### EXERCISE DETAILS
Scan the records for lines with the word "Obama", and copy every such line.

### Extracted page text data

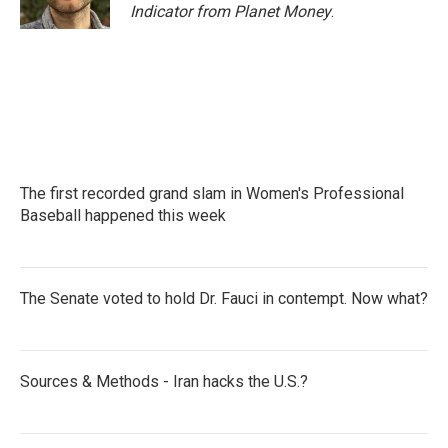
k
n
Indicator from Planet Money
.
The first recorded grand slam in Women's Professional
Baseball happened this week
The Senate voted to hold Dr. Fauci in contempt. Now what?
Sources & Methods - Iran hacks the U.S.?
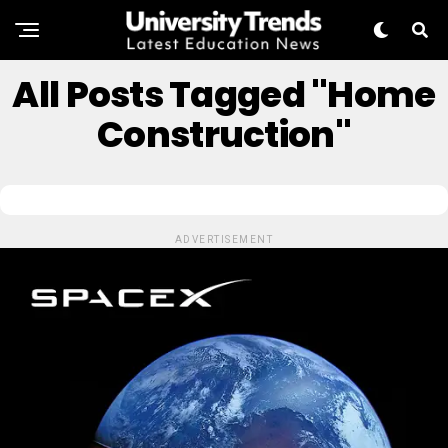
All Posts Tagged "Home
Construction"
ADVERTISEMENT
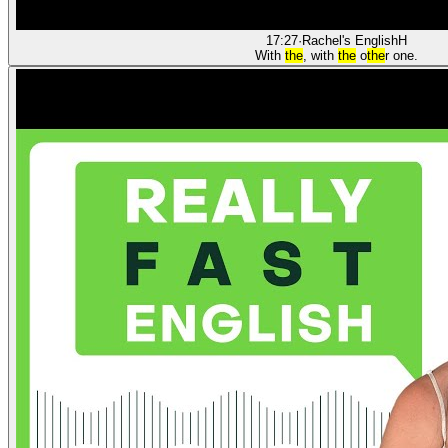
17:27
·
Rachel's English
H
With
the
, with
the
o
the
r one.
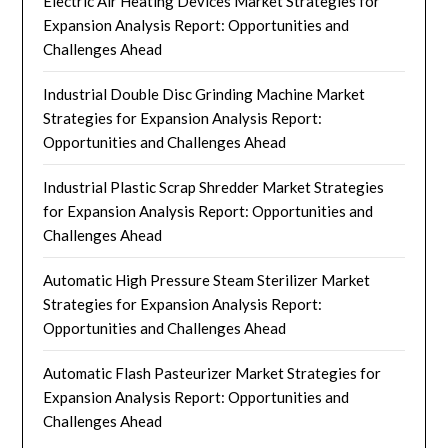
Electric Air Heating Devices Market Strategies for
Expansion Analysis Report: Opportunities and
Challenges Ahead
Industrial Double Disc Grinding Machine Market
Strategies for Expansion Analysis Report:
Opportunities and Challenges Ahead
Industrial Plastic Scrap Shredder Market Strategies
for Expansion Analysis Report: Opportunities and
Challenges Ahead
Automatic High Pressure Steam Sterilizer Market
Strategies for Expansion Analysis Report:
Opportunities and Challenges Ahead
Automatic Flash Pasteurizer Market Strategies for
Expansion Analysis Report: Opportunities and
Challenges Ahead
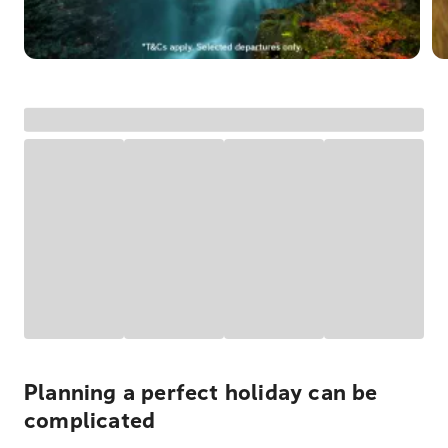
Planning a perfect holiday can be
complicated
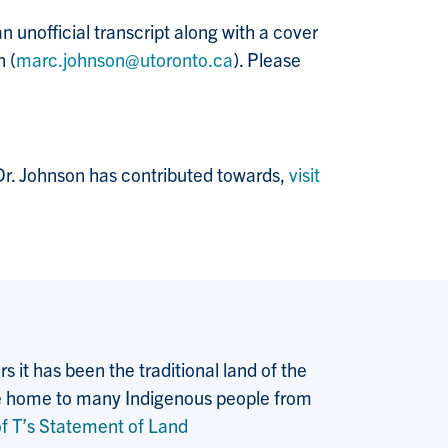
 unofficial transcript along with a cover
n (
marc.johnson@utoronto.ca
). Please
 Dr. Johnson has contributed towards,
visit
 it has been the traditional land of the
 the home to many Indigenous people from
f T’s Statement of Land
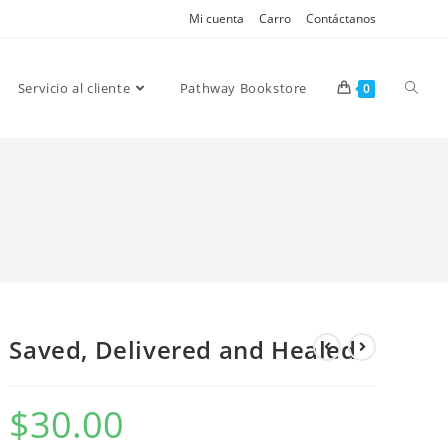
Mi cuenta
Carro
Contáctanos
Servicio al cliente
Pathway Bookstore
0
Saved, Delivered and Healed
$
30.00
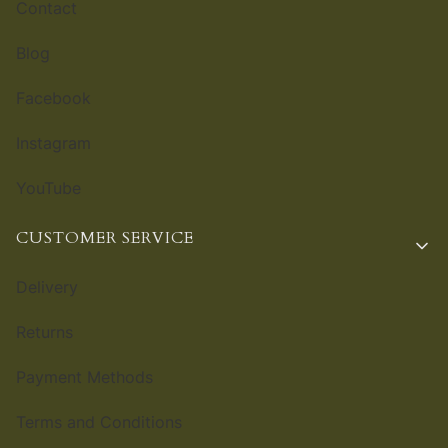
Contact
Blog
Facebook
Instagram
YouTube
CUSTOMER SERVICE
Delivery
Returns
Payment Methods
Terms and Conditions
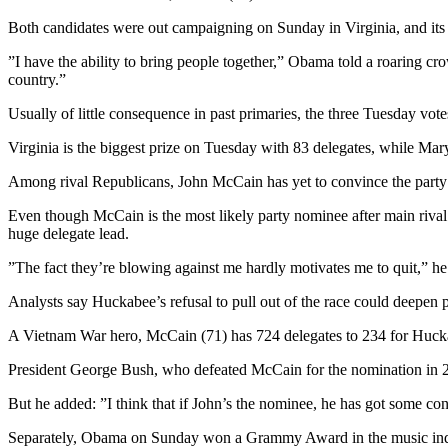
Both candidates were out campaigning on Sunday in Virginia, and it
”I have the ability to bring people together,” Obama told a roaring c
country.”
Usually of little consequence in past primaries, the three Tuesday vo
Virginia is the biggest prize on Tuesday with 83 delegates, while Maryl
Among rival Republicans, John McCain has yet to convince the party’
Even though McCain is the most likely party nominee after main rival
huge delegate lead.
”The fact they’re blowing against me hardly motivates me to quit,” he 
Analysts say Huckabee’s refusal to pull out of the race could deepen
A Vietnam War hero, McCain (71) has 724 delegates to 234 for Huckab
President George Bush, who defeated McCain for the nomination in 20
But he added: ”I think that if John’s the nominee, he has got some con
Separately, Obama on Sunday won a Grammy Award in the music indus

### WRITTEN RESPONSE
”I have the ability to bring people together,” Obama told a roaring c
Separately, Obama on Sunday won a Grammy Award in the music indus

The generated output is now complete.